Cada día más incapaz de opinar, me dedicaré a pintar paisajes. Allá va uno con claroscuros.
Vuelve mi madre de Camboya y me enseña sus fotos. Las veo en la pantallita de la cámara, porque ya casi nada, ni tantas letras, pasa al papel. Mi madre sale en las fotos pizpireta y sonriente entre ruinas de templos, raíces como patas de elefante, elefantes como vedettes y monos que arrebatan cocos a los turistas. Todo es colorido y risueño.
Dos días después me salen al paso otras fotos de Camboya. Estas son en blanco y negro. Las veo en
Perpignan en la exposición de
Don McCullin. Las fotos de McCullin cuelgan, estas sí, impresas, por todo el perímetro de una iglesia, esa tierra acostumbrada del dolor. Camboya, Chipre, Vietnam, Irlanda, Congo, Biafra, Inglaterra... En la iglesia de los dominicos de Perpignan, muertos, mendigos, soldados, niños moribundos, madres que ofrecen sus pechos vacíos a hijos que no cumplirán treintra y tres años, ni siquiera tres, sustituyen a santos, mártires, martirizadores, crucificados y dolorosas. De repente, me encuentro musitando ante una foto: "qué bonita". Lo digo en voz baja por ese efecto de sordina que provocan las iglesias en la voz pero, sobre todo, porque dudo de si está bien sentir una sacudida de belleza
ante el dolor de los demás.
La exposición está de bote en bote. Hay un sentido único para circular y vamos todos en procesión revelando el negativo de esa refrán que dice "ojos que no ven, corazón que no siente". Detrás de mí una chica con cascos me va empujando a otro ritmo, su ritmo, hacia la siguiente foto mientras masca chicle ruidosamente. Me pone cada vez más nerviosa. Ese chasquido húmedo y rítmico me está sacando de la experiencia y de quicio. Veo una foto de un hombre empuñando un arma, me dan ganas de pedírsela. ¿De quién estoy más lejos? ¿De quién estoy más cerca? ¿De la madre, del niño, del soldado? Somos todos humanos, me digo lacónica y obvia. El problema es que somos todos humanos: los que matan, los que mueren, los que miran desde las fotos, los que miran las fotos, los que no las ven y ojos que no ven..., los que mascan chicle, los que toman sopa de piedras, los que beben whisky, los que comen coco. Se me aparece entonces la sonrisa inocente de mi madre junto a un mono en una foto hecha en Camboya.

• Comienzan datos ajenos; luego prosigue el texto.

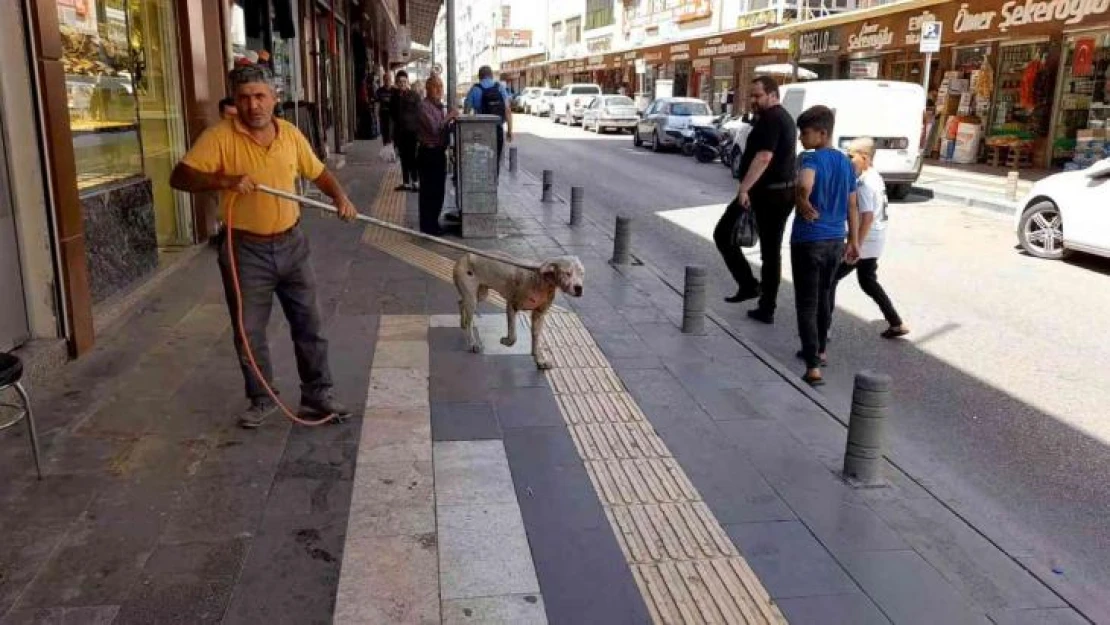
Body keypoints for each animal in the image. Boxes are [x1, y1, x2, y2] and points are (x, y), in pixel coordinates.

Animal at [452, 254, 590, 368]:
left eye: (582, 273)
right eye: (567, 273)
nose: (579, 288)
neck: (541, 281)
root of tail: (464, 256)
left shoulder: (539, 314)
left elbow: (536, 338)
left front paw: (539, 360)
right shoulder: (512, 306)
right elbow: (513, 337)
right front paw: (506, 341)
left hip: (481, 294)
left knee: (460, 302)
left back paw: (462, 322)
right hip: (472, 298)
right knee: (469, 320)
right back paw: (472, 342)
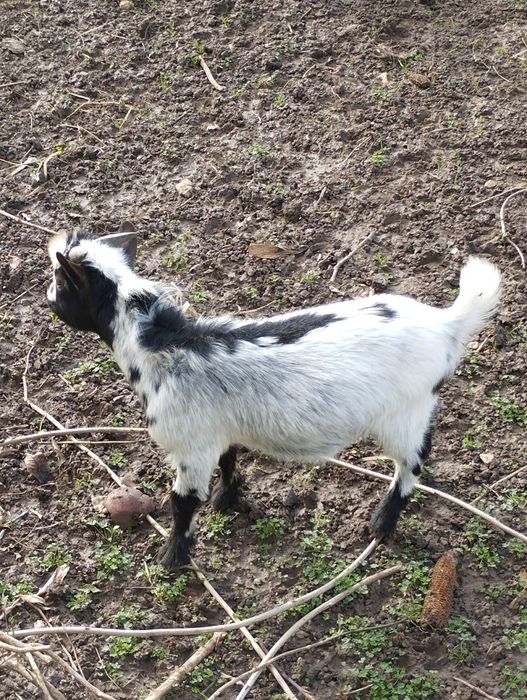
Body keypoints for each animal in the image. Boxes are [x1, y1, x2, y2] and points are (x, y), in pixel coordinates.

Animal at [47, 230, 502, 569]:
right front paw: (227, 501)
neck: (161, 346)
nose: (48, 300)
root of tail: (445, 324)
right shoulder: (216, 432)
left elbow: (182, 503)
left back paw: (382, 523)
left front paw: (172, 558)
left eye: (60, 282)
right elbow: (230, 458)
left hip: (405, 414)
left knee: (413, 463)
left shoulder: (189, 447)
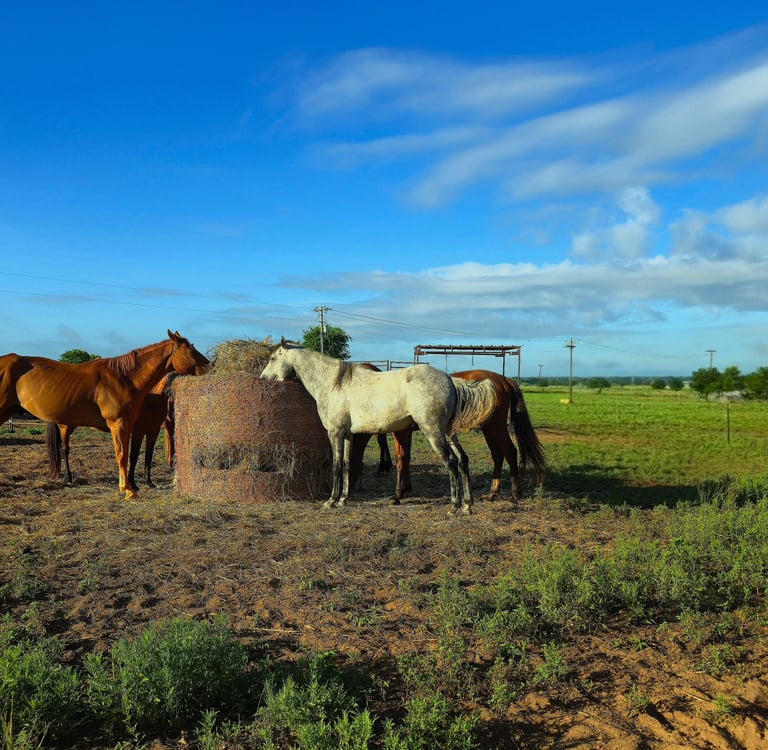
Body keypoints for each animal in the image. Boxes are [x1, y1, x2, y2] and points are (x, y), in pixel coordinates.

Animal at [0, 330, 209, 498]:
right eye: (191, 350)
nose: (210, 365)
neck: (124, 378)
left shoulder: (133, 427)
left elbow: (131, 455)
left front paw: (133, 486)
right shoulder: (120, 424)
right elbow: (123, 455)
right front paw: (128, 490)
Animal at [260, 341, 497, 514]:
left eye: (272, 358)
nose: (263, 378)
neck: (333, 383)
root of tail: (449, 380)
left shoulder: (335, 433)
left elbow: (336, 466)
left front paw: (331, 501)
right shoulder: (348, 435)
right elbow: (347, 464)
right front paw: (343, 499)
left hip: (433, 432)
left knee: (451, 462)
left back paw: (454, 506)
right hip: (448, 432)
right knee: (463, 461)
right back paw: (467, 505)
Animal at [369, 369, 548, 504]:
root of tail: (503, 380)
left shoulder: (401, 432)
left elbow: (401, 459)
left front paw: (398, 495)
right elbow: (406, 458)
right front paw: (406, 490)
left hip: (495, 427)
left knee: (510, 452)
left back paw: (515, 494)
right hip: (488, 428)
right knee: (497, 455)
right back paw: (492, 493)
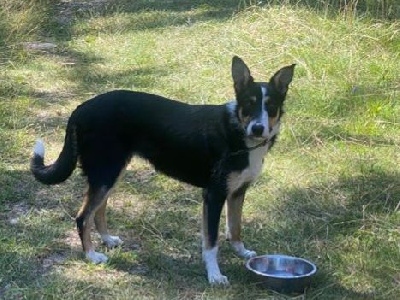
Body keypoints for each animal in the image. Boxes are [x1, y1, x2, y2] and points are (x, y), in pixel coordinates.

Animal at [31, 56, 294, 286]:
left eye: (271, 107)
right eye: (249, 104)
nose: (258, 128)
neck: (238, 132)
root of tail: (81, 108)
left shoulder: (238, 192)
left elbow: (236, 226)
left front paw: (241, 251)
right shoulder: (214, 195)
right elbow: (211, 242)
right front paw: (214, 275)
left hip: (111, 173)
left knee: (98, 211)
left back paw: (107, 240)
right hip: (106, 172)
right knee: (82, 216)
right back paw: (92, 256)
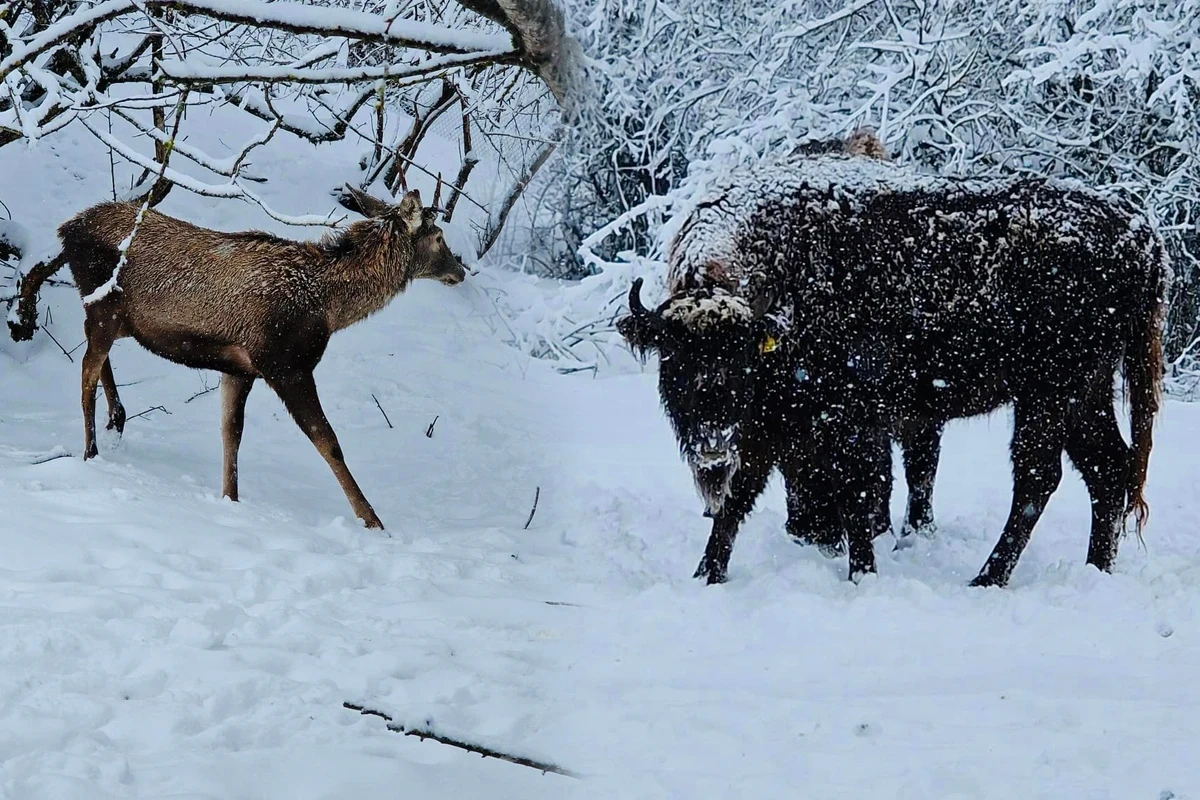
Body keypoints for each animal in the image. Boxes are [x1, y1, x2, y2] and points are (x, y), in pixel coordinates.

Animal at [7, 183, 465, 527]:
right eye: (439, 237)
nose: (460, 270)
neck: (330, 310)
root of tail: (66, 229)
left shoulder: (240, 367)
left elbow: (231, 433)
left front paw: (230, 499)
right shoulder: (286, 363)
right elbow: (328, 440)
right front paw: (371, 519)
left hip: (111, 316)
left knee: (99, 365)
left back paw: (117, 419)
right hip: (102, 307)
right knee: (86, 373)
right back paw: (91, 450)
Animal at [624, 151, 1166, 587]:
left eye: (741, 358)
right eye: (672, 356)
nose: (711, 443)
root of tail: (1140, 233)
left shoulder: (841, 420)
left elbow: (857, 490)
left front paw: (861, 572)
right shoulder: (765, 425)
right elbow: (738, 498)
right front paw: (706, 574)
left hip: (1049, 394)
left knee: (1039, 477)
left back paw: (987, 579)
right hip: (1086, 394)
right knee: (1107, 469)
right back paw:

De vuelta de Irak, Don McCullin dijo que ya no iría al frente. Pero en diciembre del año pasado, con 77 años, volvió.
A Siria.
A su regreso ha vuelto a repetir que nunca más irá a la guerra.
La retrospectiva de su obra que se expone en el festival
Visa pour l'Image lleva por jodido título
La paz imposible.
En la foto de, claro, Don McCullin, mendigo irlandés en las calles de Londres en 1969, un humano como usted y como yo, vaya.